#### [Task description]
Set down each record below exactly as it stands. Pictures are not part of the copy.
(Supplied records begins)
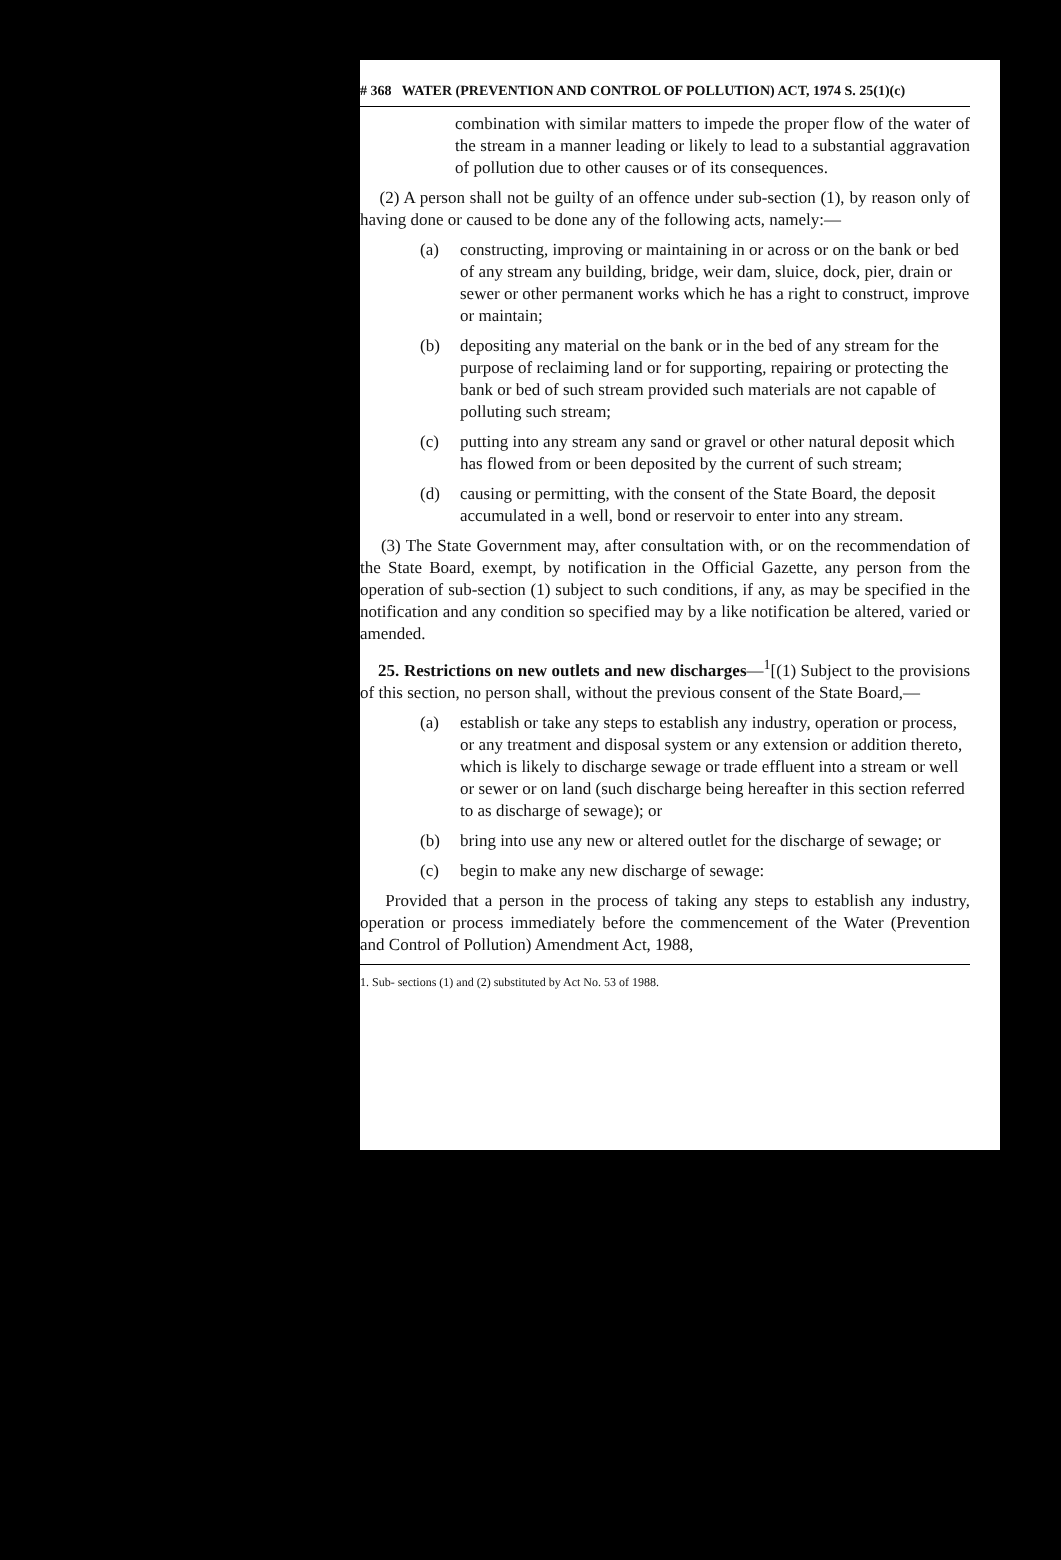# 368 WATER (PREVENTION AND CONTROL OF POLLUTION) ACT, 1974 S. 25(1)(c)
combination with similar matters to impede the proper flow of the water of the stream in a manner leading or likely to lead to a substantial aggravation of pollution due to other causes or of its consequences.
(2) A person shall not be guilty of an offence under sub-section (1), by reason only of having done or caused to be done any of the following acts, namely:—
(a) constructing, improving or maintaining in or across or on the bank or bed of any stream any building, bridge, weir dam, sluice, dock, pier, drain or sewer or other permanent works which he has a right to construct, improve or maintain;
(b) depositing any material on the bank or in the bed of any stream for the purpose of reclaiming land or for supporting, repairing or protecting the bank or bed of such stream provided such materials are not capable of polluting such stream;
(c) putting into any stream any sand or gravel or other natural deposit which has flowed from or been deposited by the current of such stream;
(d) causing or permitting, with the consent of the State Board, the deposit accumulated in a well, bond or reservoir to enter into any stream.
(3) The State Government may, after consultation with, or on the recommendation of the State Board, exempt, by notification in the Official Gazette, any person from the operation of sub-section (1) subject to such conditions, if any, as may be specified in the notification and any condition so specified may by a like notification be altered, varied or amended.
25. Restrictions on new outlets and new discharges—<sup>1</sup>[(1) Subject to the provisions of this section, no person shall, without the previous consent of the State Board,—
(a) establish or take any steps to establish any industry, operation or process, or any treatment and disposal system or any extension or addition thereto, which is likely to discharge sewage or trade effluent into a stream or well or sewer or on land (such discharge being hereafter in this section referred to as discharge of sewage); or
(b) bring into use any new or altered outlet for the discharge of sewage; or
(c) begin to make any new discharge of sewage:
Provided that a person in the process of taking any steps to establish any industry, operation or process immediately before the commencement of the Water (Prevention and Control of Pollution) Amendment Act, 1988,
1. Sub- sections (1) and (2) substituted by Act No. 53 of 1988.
(Supplied records ends)
#### [Response box]
# 368 WATER (PREVENTION AND CONTROL OF POLLUTION) ACT, 1974 S. 25(1)(c)
combination with similar matters to impede the proper flow of the water of the stream in a manner leading or likely to lead to a substantial aggravation of pollution due to other causes or of its consequences.
(2) A person shall not be guilty of an offence under sub-section (1), by reason only of having done or caused to be done any of the following acts, namely:—
(a) constructing, improving or maintaining in or across or on the bank or bed of any stream any building, bridge, weir dam, sluice, dock, pier, drain or sewer or other permanent works which he has a right to construct, improve or maintain;
(b) depositing any material on the bank or in the bed of any stream for the purpose of reclaiming land or for supporting, repairing or protecting the bank or bed of such stream provided such materials are not capable of polluting such stream;
(c) putting into any stream any sand or gravel or other natural deposit which has flowed from or been deposited by the current of such stream;
(d) causing or permitting, with the consent of the State Board, the deposit accumulated in a well, bond or reservoir to enter into any stream.
(3) The State Government may, after consultation with, or on the recommendation of the State Board, exempt, by notification in the Official Gazette, any person from the operation of sub-section (1) subject to such conditions, if any, as may be specified in the notification and any condition so specified may by a like notification be altered, varied or amended.
25. Restrictions on new outlets and new discharges—<sup>1</sup>[(1) Subject to the provisions of this section, no person shall, without the previous consent of the State Board,—
(a) establish or take any steps to establish any industry, operation or process, or any treatment and disposal system or any extension or addition thereto, which is likely to discharge sewage or trade effluent into a stream or well or sewer or on land (such discharge being hereafter in this section referred to as discharge of sewage); or
(b) bring into use any new or altered outlet for the discharge of sewage; or
(c) begin to make any new discharge of sewage:
Provided that a person in the process of taking any steps to establish any industry, operation or process immediately before the commencement of the Water (Prevention and Control of Pollution) Amendment Act, 1988,
1. Sub- sections (1) and (2) substituted by Act No. 53 of 1988.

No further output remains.